Thariq live-tweets Fable editing 60GB of conference footage. swyx sent him four raw videos (~59GB) of his AIE keynote, and Thariq threw them plus his HTML slide deck at Fable inside a lightweight video-editing harness — "just a bunch of scripts and remotion assets" he'll open source if there's interest. The pipeline: Whisper transcribes the whole talk, Claude renders low-res drafts to dodge the real bottleneck (render time), and because the deck is HTML, Claude turns static slides into animated section intros and even tracks his position on camera to lay out slides-plus-speaker. It also cut YouTube Shorts unprompted and added flourishes he suspects human editors skip only because they're tedious. A reply corroborates at scale: someone's doing the same thing with 2TB of footage. (The thread's replies are also ground zero for rate-limit anger — "mogging us while we're out of fable creds" — see above.)

sqlite-utils 4.0 ships — with Fable as release manager. Simon Willison released sqlite-utils 4.0, the 124th release but first major bump since 2020 (annotated release notes). The AI angle: after Fable found five release blockers in the weekend's $149 review session, he ran one final Fable review before shipping and it kicked up another FOUR blockers. He also wrote an upgrade guide explicitly designed to be fed to a coding agent so it can apply the breaking changes for you — a small sign of docs being written for agents as first-class readers.

The Local-Model Fight

Theo crashes out about local models; the local-AI crowd crashes back. His pinned thread (960 likes) plus the GLM 5.2 flashpoint: "GLM 5.2 is an incredible model. I wish people would stop pretending it is self-hostable and that it compares to Fable." The rebuttals are substantive. Sentdex's point-by-point takedown: batching is how you run subagents locally ("massive throughput with tensor parallelism"), idle GPUs draw ~12W so the $2K/year power math assumes 24/7 agents ("which is literally the strongest case to run local"), DeepSeek V4 Flash hits 350 tok/s single-stream and 1,500 tok/s throughput at native precision, and he cancelled his OpenAI and Claude subs when GLM 5.2 dropped. will brown notes a researcher self-hosting GLM-5.2 on an NVL72 GB300 rack with great daily-driver results — the catch being that's data-center hardware.
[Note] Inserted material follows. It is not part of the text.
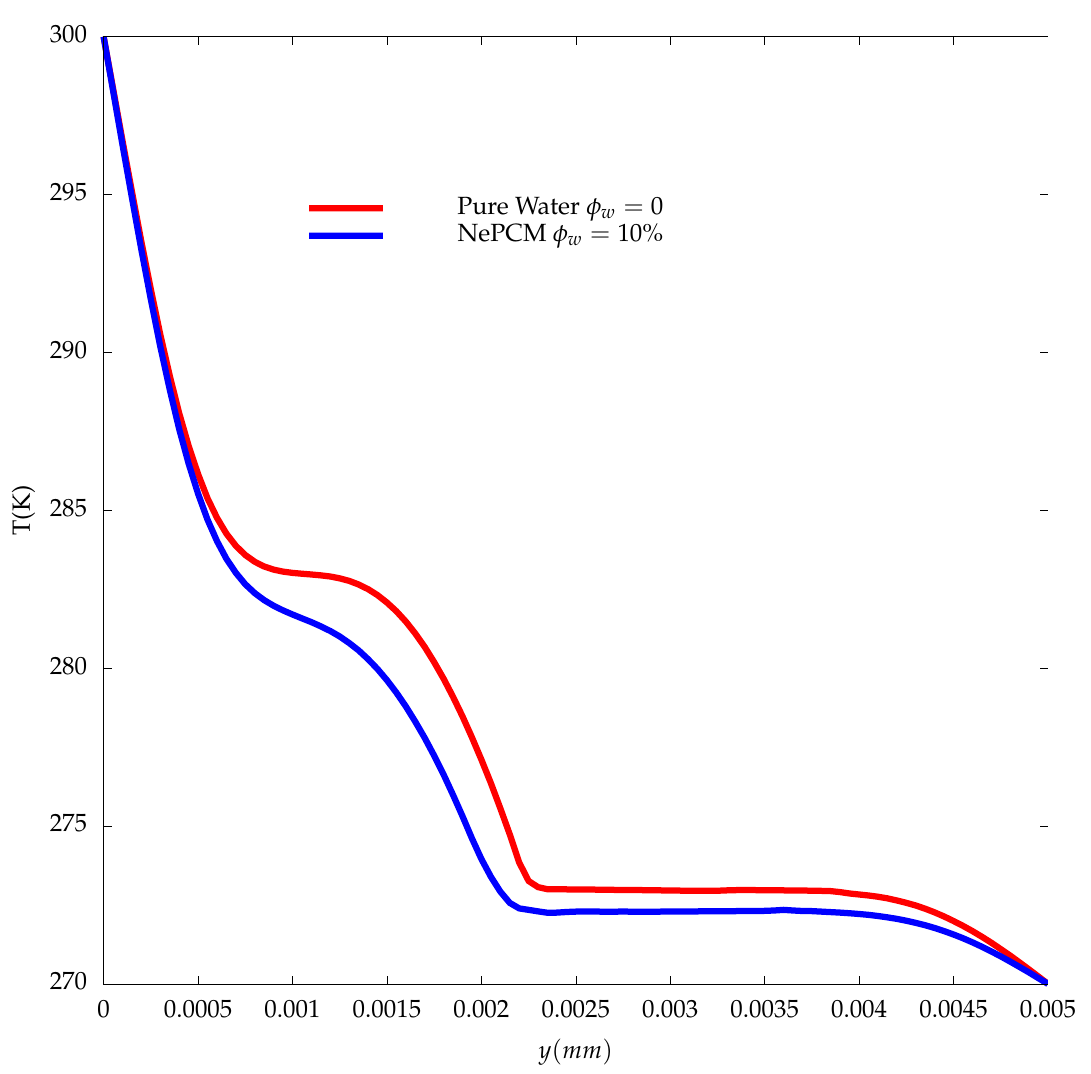
Figure 9. Compression between the Temperature evolution along vertical line located at x = 0.005 mm, and a long the y -axis for the case of φ w = 0, and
The best steelman is 0xSero's, which Theo himself RT'd: frontier subs are "absolutely a better deal from a cost, intelligence, and ease standpoint" today, but the subsidies won't last forever, and nine months after Sonnet-4.5 had orgs spending hundreds of millions, a comparable model now runs on a $4,000 box: "Is it perfect? Is it easy? No. But it'd be yours."

Meanwhile, the actual numbers from LLMJunky's garage. Receipts for what local looks like right now on two RTX 6000 Pro Blackwells: DeepSeek V4 Flash (284B MoE, 13B active, 1M native context) decoding at 137 tok/s single-stream — "this model is no slouch" — and Hy3-NVFP4 (295B MoE) at 25 tok/s, memory-constrained to 90K context. On the hardware front: leaks point to an RTX 5080 SUPER with 24GB DDR7 at ~$1,300 as the budget 3090 replacement, and NVIDIA is openly recruiting for open-weights work — LLMJunky's read: "NVIDIA knows the US has been LACKING in the open weights space... they are going to take up the mantle and push US open source forward."